Spring 2020 Course: - Cancled due to COVID-19
Comment: Online music classes are offered at various places on the web, but I did not plan to offer an online course. Unfortunately, nothing but online courses is possible in the Spring of 2020. And as I contemplate offering online LIFE experiences, my thoughts turn to moderated online discussions. Using Zoom or a similar technology, a 15-20 person group could work its way through an interesting online discussion, with all participants encouraged to share their thouhts.
Appreciating Classical Music [Official Description]
There’s music around us in stores, in cars, on phones, and at home. It’s there, but too rarely really listened to. That’s true for all music, but especially true for classical music. Actively listening to music, particularly classical music, can bring great rewards. But you need to open yourself to the patterns – to the melody, to the harmony, to the rhythm, and to the interactions.
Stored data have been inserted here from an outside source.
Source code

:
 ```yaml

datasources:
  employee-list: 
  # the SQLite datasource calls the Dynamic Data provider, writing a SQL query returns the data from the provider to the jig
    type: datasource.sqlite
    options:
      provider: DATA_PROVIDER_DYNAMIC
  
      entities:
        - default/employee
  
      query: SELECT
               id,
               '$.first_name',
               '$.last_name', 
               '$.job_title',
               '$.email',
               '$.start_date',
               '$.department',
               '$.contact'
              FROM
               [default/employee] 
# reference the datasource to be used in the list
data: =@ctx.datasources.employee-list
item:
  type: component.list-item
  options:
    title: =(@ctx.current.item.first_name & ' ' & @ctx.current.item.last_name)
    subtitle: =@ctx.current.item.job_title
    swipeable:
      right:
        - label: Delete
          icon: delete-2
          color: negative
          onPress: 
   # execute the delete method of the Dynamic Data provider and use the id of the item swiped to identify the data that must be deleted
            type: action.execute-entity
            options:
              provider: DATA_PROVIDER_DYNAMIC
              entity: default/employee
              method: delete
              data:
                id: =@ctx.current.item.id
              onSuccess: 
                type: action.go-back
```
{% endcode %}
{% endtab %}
The aim of this course is to whet your appetite for classical music, to help you find the soul-satisfying patterns in music from the Renaissance to the 21st century. In this course, we will hear and watch performances of classical music from the Renaissance to modern times. We will have open discussions about what the music means and how we can better appreciate it. Most of the musical examples will be drawn from the extensive YouTube library of classical music recordings and performances; members of the class will be able to return to the music discussed for further study and for personal enjoyment.
This course will include presentations by the instructor, as well as ample time to listen and comment on the music heard.
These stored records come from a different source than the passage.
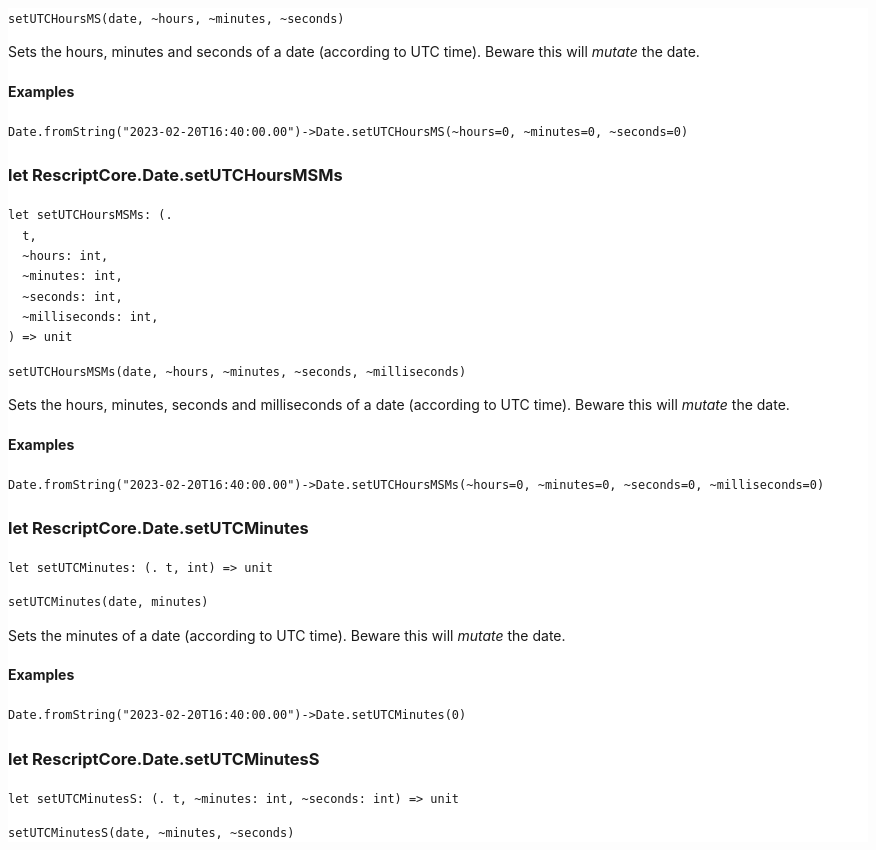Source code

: `setUTCHoursMS(date, ~hours, ~minutes, ~seconds)`

Sets the hours, minutes and seconds of a date (according to UTC time).
Beware this will *mutate* the date.

#### Examples
```rescript
Date.fromString("2023-02-20T16:40:00.00")->Date.setUTCHoursMS(~hours=0, ~minutes=0, ~seconds=0)
```

### let RescriptCore.Date.setUTCHoursMSMs

```rescript
let setUTCHoursMSMs: (.
  t,
  ~hours: int,
  ~minutes: int,
  ~seconds: int,
  ~milliseconds: int,
) => unit
```

`setUTCHoursMSMs(date, ~hours, ~minutes, ~seconds, ~milliseconds)`

Sets the hours, minutes, seconds and milliseconds of a date (according to UTC time).
Beware this will *mutate* the date.

#### Examples
```rescript
Date.fromString("2023-02-20T16:40:00.00")->Date.setUTCHoursMSMs(~hours=0, ~minutes=0, ~seconds=0, ~milliseconds=0)
```

### let RescriptCore.Date.setUTCMinutes

```rescript
let setUTCMinutes: (. t, int) => unit
```

`setUTCMinutes(date, minutes)`

Sets the minutes of a date (according to UTC time).
Beware this will *mutate* the date.

#### Examples
```rescript
Date.fromString("2023-02-20T16:40:00.00")->Date.setUTCMinutes(0)
```

### let RescriptCore.Date.setUTCMinutesS

```rescript
let setUTCMinutesS: (. t, ~minutes: int, ~seconds: int) => unit
```

`setUTCMinutesS(date, ~minutes, ~seconds)`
Dates: May 6 – June 10 (6 sessions)
Time: Wednesdays, 12:10 p.m. – 1:50 p.m.
This will be my effort to explain what I find so attractive and appealing about (some) classical music. I will make only a very limited effort to present music that others find to be great but which doesn't do it for me. Specifically, my focus will be on non-operatic European classical music. Operas (and film music) typically focus on a "story" and not musical patterns. And I'm most turned on my the musical patterns that I can find in classical music. That said, I am committed to presenting courses that are: Educational, Engaging and Entertaining.
Educational: My hope is that everyone in the class (myself included) will discover new and rewarding classical music. And take the first steps to explaining and deepening our understanding of why music can be so rewarding an experience.
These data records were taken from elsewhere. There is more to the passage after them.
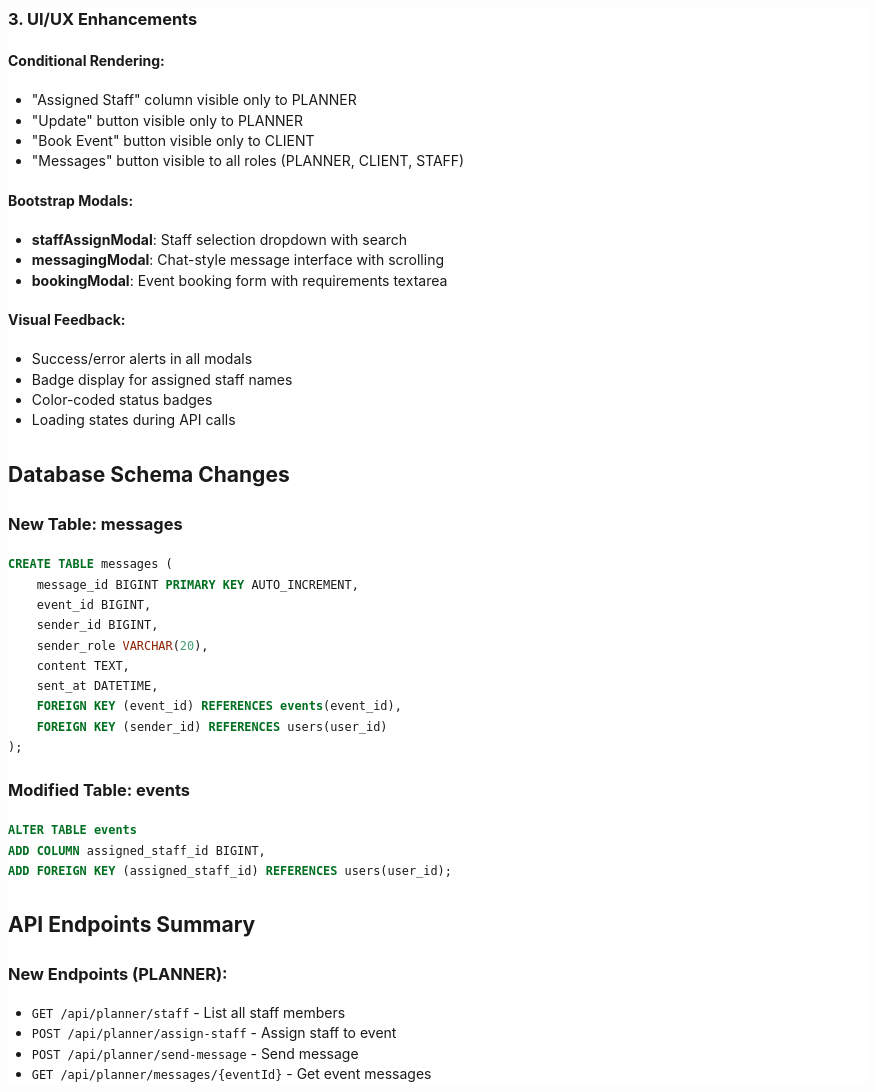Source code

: ### 3. UI/UX Enhancements

#### Conditional Rendering:
- "Assigned Staff" column visible only to PLANNER
- "Update" button visible only to PLANNER
- "Book Event" button visible only to CLIENT
- "Messages" button visible to all roles (PLANNER, CLIENT, STAFF)

#### Bootstrap Modals:
- **staffAssignModal**: Staff selection dropdown with search
- **messagingModal**: Chat-style message interface with scrolling
- **bookingModal**: Event booking form with requirements textarea

#### Visual Feedback:
- Success/error alerts in all modals
- Badge display for assigned staff names
- Color-coded status badges
- Loading states during API calls

## Database Schema Changes

### New Table: messages
```sql
CREATE TABLE messages (
    message_id BIGINT PRIMARY KEY AUTO_INCREMENT,
    event_id BIGINT,
    sender_id BIGINT,
    sender_role VARCHAR(20),
    content TEXT,
    sent_at DATETIME,
    FOREIGN KEY (event_id) REFERENCES events(event_id),
    FOREIGN KEY (sender_id) REFERENCES users(user_id)
);
```

### Modified Table: events
```sql
ALTER TABLE events 
ADD COLUMN assigned_staff_id BIGINT,
ADD FOREIGN KEY (assigned_staff_id) REFERENCES users(user_id);
```

## API Endpoints Summary

### New Endpoints (PLANNER):
- `GET /api/planner/staff` - List all staff members
- `POST /api/planner/assign-staff` - Assign staff to event
- `POST /api/planner/send-message` - Send message
- `GET /api/planner/messages/{eventId}` - Get event messages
Engaging: Everyone in the class should feel that their views can be expressed and considered. Rewarding discussion should be a regular part of this course.
Entertaining: The actual classroom experience should be entertaining. The music we watch and listen to should entertain as well as enhance our understanding of the musical content. The experience should never be dull and boring.
The course will be light on musical theory. Most of what we'll need from musical theory can be found in the following graphic:
The course will touch on pre-Baroque, Baroque, Classical, Early Romantic, Late Romantic, and Modern classical music. That divides the universe of considered classical music into six periods, which fits nicely into the six sessions of the course. One of my musical concerns has long been on the patterns that can be found in music. Gestalt psychology sheds some light on patterns and their importance in music. More recent work in the cognitive sciences sheds even more light on the subject. It seems we're "wired" to recognize and respond to patterns. We don't hear the way a mi
crophone would. There seems to be a pre-conscious pattern recognition possible that kicks in before we're consciously aware of hearing music. I plan to spend at least a little time on the science behind hearing.
As always, I welcome comments and suggestions from class particpants.